In the current political climate the greatest uncertainty before philanthropy is whether the charitable deduction will be preserved with no, or very limited, change. Overlooked  in the discussion is that total US philanthropic through-put has hovered at just above or just below 2% of GDP, year in, year  out since for as long as Giving USA has been charting  philanthropic trends.

Increased giving at the top – the $100 million plus cohort, profiled in last week’s Chronicle of Philanthropy, impressive as it is, doesn’t move the needle and a large number of small gifts at the middle and bottom of the pyramid can’t nudge it either. In my view this has a lot less to do with the status of the tax deduction and much more to do with what we actually count.
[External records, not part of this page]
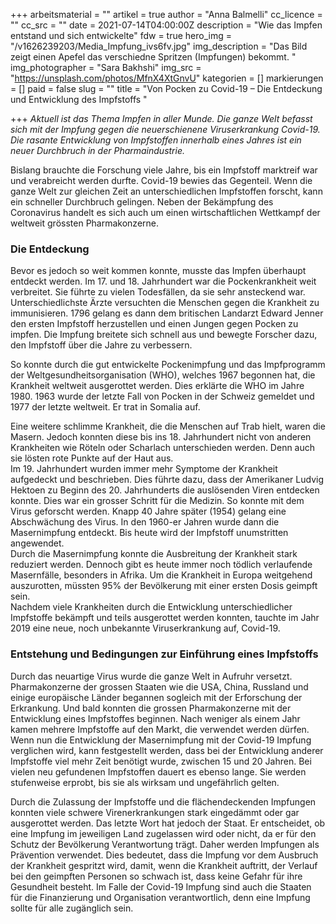 +++
arbeitsmaterial = ""
artikel = true
author = "Anna Balmelli"
cc_licence = ""
cc_src = ""
date = 2021-07-14T04:00:00Z
description = "Wie das Impfen entstand und sich entwickelte"
fdw = true
hero_img = "/v1626239203/Media_Impfung_ivs6fv.jpg"
img_description = "Das Bild zeigt einen Apefel das verschiedne Spritzen (Impfungen) bekommt. "
img_photographer = "Sara Bakhshi"
img_src = "https://unsplash.com/photos/MfnX4XtGnvU"
kategorien = []
markierungen = []
paid = false
slug = ""
title = "Von Pocken zu Covid-19 – Die Entdeckung und Entwicklung des Impfstoffs "

+++
_Aktuell ist das Thema Impfen in aller Munde. Die ganze Welt befasst sich mit der Impfung gegen die neuerschienene Viruserkrankung Covid-19. Die rasante Entwicklung von Impfstoffen innerhalb eines Jahres ist ein neuer Durchbruch in der Pharmaindustrie._

Bislang brauchte die Forschung viele Jahre, bis ein Impfstoff marktreif war und verabreicht werden durfte. Covid-19 bewies das Gegenteil. Wenn die ganze Welt zur gleichen Zeit an unterschiedlichen Impfstoffen forscht, kann ein schneller Durchbruch gelingen. Neben der Bekämpfung des Coronavirus handelt es sich auch um einen wirtschaftlichen Wettkampf der weltweit grössten Pharmakonzerne.

### Die Entdeckung

Bevor es jedoch so weit kommen konnte, musste das Impfen überhaupt entdeckt werden. Im 17. und 18. Jahrhundert war die Pockenkrankheit weit verbreitet. Sie führte zu vielen Todesfällen, da sie sehr ansteckend war. Unterschiedlichste Ärzte versuchten die Menschen gegen die Krankheit zu immunisieren. 1796 gelang es dann dem britischen Landarzt Edward Jenner den ersten Impfstoff herzustellen und einen Jungen gegen Pocken zu impfen. Die Impfung breitete sich schnell aus und bewegte Forscher dazu, den Impfstoff über die Jahre zu verbessern.

So konnte durch die gut entwickelte Pockenimpfung und das Impfprogramm der Weltgesundheitsorganisation (WHO), welches 1967 begonnen hat, die Krankheit weltweit ausgerottet werden. Dies erklärte die WHO im Jahre 1980. 1963 wurde der letzte Fall von Pocken in der Schweiz gemeldet und 1977 der letzte weltweit. Er trat in Somalia auf.

Eine weitere schlimme Krankheit, die die Menschen auf Trab hielt, waren die Masern. Jedoch konnten diese bis ins 18. Jahrhundert nicht von anderen Krankheiten wie Röteln oder Scharlach unterschieden werden. Denn auch sie lösten rote Punkte auf der Haut aus.  
Im 19. Jahrhundert wurden immer mehr Symptome der Krankheit aufgedeckt und beschrieben. Dies führte dazu, dass der Amerikaner Ludvig Hektoen zu Beginn des 20. Jahrhunderts die auslösenden Viren entdecken konnte. Dies war ein grosser Schritt für die Medizin. So konnte mit dem Virus geforscht werden. Knapp 40 Jahre später (1954) gelang eine Abschwächung des Virus. In den 1960-er Jahren wurde dann die Masernimpfung entdeckt. Bis heute wird der Impfstoff unumstritten angewendet.  
Durch die Masernimpfung konnte die Ausbreitung der Krankheit stark reduziert werden. Dennoch gibt es heute immer noch tödlich verlaufende Masernfälle, besonders in Afrika. Um die Krankheit in Europa weitgehend auszurotten, müssten 95% der Bevölkerung mit einer ersten Dosis geimpft sein.  
Nachdem viele Krankheiten durch die Entwicklung unterschiedlicher Impfstoffe bekämpft und teils ausgerottet werden konnten, tauchte im Jahr 2019 eine neue, noch unbekannte Viruserkrankung auf, Covid-19.

### Entstehung und Bedingungen zur Einführung eines Impfstoffs

Durch das neuartige Virus wurde die ganze Welt in Aufruhr versetzt. Pharmakonzerne der grossen Staaten wie die USA, China, Russland und einige europäische Länder begannen sogleich mit der Erforschung der Erkrankung. Und bald konnten die grossen Pharmakonzerne mit der Entwicklung eines Impfstoffes beginnen. Nach weniger als einem Jahr kamen mehrere Impfstoffe auf den Markt, die verwendet werden dürfen. Wenn nun die Entwicklung der Masernimpfung mit der Covid-19 Impfung verglichen wird, kann festgestellt werden, dass bei der Entwicklung anderer Impfstoffe viel mehr Zeit benötigt wurde, zwischen 15 und 20 Jahren. Bei vielen neu gefundenen Impfstoffen dauert es ebenso lange. Sie werden stufenweise erprobt, bis sie als wirksam und ungefährlich gelten.

Durch die Zulassung der Impfstoffe und die flächendeckenden Impfungen konnten viele schwere Virenerkrankungen stark eingedämmt oder gar ausgerottet werden. Das letzte Wort hat jedoch der Staat. Er entscheidet, ob eine Impfung im jeweiligen Land zugelassen wird oder nicht, da er für den Schutz der Bevölkerung Verantwortung trägt. Daher werden Impfungen als Prävention verwendet. Dies bedeutet, dass die Impfung vor dem Ausbruch der Krankheit gespritzt wird, damit, wenn die Krankheit auftritt, der Verlauf bei den geimpften Personen so schwach ist, dass keine Gefahr für ihre Gesundheit besteht. Im Falle der Covid-19 Impfung sind auch die Staaten für die Finanzierung und Organisation verantwortlich, denn eine Impfung sollte für alle zugänglich sein.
Even if we allow that a lot of giving is undetected and unreported – e.g. corporate cause related gifts, small cash gifts, internet and  mobile giving, estates too small to file returns, gifts to religion outside the mainstream churches and synagogues …  etc. – what’s not counted at all is the value of voluntarism to the whole process. I have seen a few attempts over the years to quantify volunteer time (not the deductible cost of being a volunteer such as travel and other expenses) but it’s not what one could or would describe as hard science.

Voluntarism is an (uncounted) economic activity; GDP is an expression of economic activity.  I can think of three other ideas that might move the needle: first increase taxes  on the 1% for sure – but raise (not cap) the charitable tax deduction; second limit the  life of private foundations to 50 years and distribute the assets directly or to community foundations for distribution not perpetual storage. Third – as  my friend Ram Capoor  notes philanthropy is highly fractionated. There is no central, searchable go-to web-based source of  information for all stakeholders: donors, organizations, governments, the public – a Trip Advisor for philanthropy. This is a simple,  brilliant idea. Information is currency.

But most important count voluntarism.